Throughout my adult life I’ve been a journaler. My wife and I had the opportunity to be students at Stanford in 2018 at the Distinguished Career Institute. It enabled us to take any graduate or undergraduate courses we wanted and I took a deep dive into creative writing because I knew I wanted to write this memoir. That was the year and it’s been an additional two years in the writing and editing.

In the book, you describe trying to get your father to talk to you about the Vietnam War, especially after you turned against it. Why do you think he never did?

The journey of writing this memoir opened up that issue once again. My father was recalcitrant; I couldn’t penetrate the shield that he put up around him—and that he put up around me. Looking back on it now, having him die in 2009, I realize I should have tried harder. Even knowing for 60-plus years that I probably wouldn’t be successful, I think I owed it to myself and I owed it to my father, and I owe it to Vietnam veterans and to families whose fathers, sons, and brothers died in Vietnam to have gone deeper. I don’t think I could have changed him or the outcome, but I could have known the truth. And just think how profound that would be to have understood that. I wish I’d taken the opportunity to challenge him and to challenge myself to learn more about his life and his decisions.

How did you choose the title?

I knew from the onset that the book would be about truth and honesty and dishonesty and my relationship to the Vietnam War and my relationship to my father.
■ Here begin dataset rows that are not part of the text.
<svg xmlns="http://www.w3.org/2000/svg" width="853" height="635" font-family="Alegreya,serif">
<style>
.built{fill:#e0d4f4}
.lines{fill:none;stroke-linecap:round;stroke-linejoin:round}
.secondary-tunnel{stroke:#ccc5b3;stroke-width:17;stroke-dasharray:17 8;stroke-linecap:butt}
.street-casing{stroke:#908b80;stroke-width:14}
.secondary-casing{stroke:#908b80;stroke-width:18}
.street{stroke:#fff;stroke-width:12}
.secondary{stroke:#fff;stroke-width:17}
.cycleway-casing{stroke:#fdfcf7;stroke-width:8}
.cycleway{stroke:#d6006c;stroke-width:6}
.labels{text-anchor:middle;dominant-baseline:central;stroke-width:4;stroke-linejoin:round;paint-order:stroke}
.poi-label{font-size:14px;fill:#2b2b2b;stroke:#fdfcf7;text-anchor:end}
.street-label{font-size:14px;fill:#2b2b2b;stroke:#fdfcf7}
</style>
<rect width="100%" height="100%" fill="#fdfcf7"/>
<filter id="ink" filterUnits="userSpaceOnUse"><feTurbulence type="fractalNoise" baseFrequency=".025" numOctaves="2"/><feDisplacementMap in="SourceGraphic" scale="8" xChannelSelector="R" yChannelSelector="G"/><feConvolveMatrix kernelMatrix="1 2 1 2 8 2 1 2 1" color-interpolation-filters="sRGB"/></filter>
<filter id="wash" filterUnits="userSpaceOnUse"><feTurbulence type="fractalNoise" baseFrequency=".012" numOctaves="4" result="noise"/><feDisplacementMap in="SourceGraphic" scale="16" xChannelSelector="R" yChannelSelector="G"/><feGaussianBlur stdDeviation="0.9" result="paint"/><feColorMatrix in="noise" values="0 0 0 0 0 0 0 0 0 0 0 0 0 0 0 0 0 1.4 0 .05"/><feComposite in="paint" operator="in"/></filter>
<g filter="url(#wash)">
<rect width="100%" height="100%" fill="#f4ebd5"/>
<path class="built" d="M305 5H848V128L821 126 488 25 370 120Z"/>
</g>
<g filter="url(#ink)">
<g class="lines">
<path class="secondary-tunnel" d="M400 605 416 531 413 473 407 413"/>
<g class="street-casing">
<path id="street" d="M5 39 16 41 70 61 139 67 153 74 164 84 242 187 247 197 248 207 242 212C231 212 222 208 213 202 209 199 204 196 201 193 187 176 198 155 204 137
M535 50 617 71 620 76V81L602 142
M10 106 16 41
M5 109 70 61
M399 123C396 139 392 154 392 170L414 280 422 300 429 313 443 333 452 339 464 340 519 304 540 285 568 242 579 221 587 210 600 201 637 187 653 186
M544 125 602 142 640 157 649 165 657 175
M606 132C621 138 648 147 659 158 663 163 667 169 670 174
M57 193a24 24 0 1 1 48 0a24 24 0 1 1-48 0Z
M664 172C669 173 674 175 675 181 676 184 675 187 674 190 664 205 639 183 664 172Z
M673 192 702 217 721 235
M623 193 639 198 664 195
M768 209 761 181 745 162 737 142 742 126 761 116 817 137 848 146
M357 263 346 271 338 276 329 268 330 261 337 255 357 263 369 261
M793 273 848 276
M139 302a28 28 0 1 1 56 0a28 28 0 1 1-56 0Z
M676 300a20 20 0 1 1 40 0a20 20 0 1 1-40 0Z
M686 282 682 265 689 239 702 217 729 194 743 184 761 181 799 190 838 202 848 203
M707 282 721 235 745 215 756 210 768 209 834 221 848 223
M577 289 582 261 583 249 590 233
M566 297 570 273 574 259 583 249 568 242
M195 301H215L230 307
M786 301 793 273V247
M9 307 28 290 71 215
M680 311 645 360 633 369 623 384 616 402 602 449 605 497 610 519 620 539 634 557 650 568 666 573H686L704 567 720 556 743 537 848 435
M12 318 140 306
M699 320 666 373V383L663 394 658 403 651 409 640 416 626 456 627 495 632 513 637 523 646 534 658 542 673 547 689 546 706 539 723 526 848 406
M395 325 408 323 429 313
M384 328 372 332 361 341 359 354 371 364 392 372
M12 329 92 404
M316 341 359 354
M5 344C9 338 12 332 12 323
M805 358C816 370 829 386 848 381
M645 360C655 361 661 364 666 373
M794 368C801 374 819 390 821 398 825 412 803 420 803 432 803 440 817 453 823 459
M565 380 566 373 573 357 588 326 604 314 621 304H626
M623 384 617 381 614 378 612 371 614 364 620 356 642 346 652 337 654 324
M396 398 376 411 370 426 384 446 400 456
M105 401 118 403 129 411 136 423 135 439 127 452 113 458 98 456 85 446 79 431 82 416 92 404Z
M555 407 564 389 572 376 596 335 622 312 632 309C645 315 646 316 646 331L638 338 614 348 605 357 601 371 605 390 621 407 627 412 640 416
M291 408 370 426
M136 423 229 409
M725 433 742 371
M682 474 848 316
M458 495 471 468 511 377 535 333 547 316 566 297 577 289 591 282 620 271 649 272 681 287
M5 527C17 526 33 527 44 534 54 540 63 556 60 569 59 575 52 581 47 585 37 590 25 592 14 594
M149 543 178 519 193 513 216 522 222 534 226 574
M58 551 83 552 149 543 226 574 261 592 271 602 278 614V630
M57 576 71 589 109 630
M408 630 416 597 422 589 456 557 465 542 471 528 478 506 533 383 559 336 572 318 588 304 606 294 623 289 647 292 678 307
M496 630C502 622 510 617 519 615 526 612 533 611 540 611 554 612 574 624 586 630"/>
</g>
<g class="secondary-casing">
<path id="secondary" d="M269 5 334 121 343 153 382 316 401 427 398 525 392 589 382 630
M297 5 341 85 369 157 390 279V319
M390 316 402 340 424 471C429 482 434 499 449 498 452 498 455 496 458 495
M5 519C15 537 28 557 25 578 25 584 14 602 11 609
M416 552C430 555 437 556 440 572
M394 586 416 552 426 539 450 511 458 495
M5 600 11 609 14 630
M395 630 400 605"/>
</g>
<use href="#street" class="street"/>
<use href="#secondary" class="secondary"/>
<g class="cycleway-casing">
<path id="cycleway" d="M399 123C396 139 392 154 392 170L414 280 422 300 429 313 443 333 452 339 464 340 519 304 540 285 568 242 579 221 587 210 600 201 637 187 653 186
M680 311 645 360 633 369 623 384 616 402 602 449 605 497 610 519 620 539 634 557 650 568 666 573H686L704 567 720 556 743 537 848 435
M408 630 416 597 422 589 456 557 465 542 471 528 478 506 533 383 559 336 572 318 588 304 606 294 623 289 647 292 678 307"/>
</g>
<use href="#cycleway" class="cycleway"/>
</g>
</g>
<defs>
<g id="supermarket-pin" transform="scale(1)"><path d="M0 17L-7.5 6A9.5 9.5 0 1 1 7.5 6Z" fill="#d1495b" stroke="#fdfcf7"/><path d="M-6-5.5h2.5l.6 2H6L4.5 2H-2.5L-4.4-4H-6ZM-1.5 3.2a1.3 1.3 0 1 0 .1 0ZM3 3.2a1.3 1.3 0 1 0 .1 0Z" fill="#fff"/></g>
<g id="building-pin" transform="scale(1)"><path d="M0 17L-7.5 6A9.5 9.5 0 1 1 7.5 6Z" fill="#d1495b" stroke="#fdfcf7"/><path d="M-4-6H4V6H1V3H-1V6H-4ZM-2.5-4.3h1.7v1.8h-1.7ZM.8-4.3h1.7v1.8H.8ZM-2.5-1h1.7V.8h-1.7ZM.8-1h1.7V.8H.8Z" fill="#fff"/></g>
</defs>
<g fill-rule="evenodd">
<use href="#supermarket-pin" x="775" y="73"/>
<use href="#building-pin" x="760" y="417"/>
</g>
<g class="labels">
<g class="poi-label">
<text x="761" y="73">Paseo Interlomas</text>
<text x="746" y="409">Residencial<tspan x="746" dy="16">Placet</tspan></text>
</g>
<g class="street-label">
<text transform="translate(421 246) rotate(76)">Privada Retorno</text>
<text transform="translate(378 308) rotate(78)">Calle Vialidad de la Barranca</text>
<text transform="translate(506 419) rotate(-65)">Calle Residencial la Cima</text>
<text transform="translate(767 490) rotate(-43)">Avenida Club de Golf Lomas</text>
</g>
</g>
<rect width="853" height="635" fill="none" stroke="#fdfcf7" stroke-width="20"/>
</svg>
In my creative lit class I found the Rudyard Kipling poem, “Epitaphs of the War, 1914–1918” with the lines, “If any question why we died,/ Tell them, because our fathers lied.” It’s very powerful; it resonated with me. The word fathers I’m applying to men who are fathers who are powerbrokers in the government and the military in times past and continue to serve.

What are your feelings about the Vietnam War today?

My heart continues to weep as I think about the lives that were ended, the men who were killed, and the families that were heartbroken over the losses of their sons. That’s something that in my own life is deeply within me—that loss. I am not a person who lives by regrets, but I do have one: that my father didn’t fully apologize. I wish that he had told people who served in Vietnam and said from his heart, “I am so sorry for your loss.”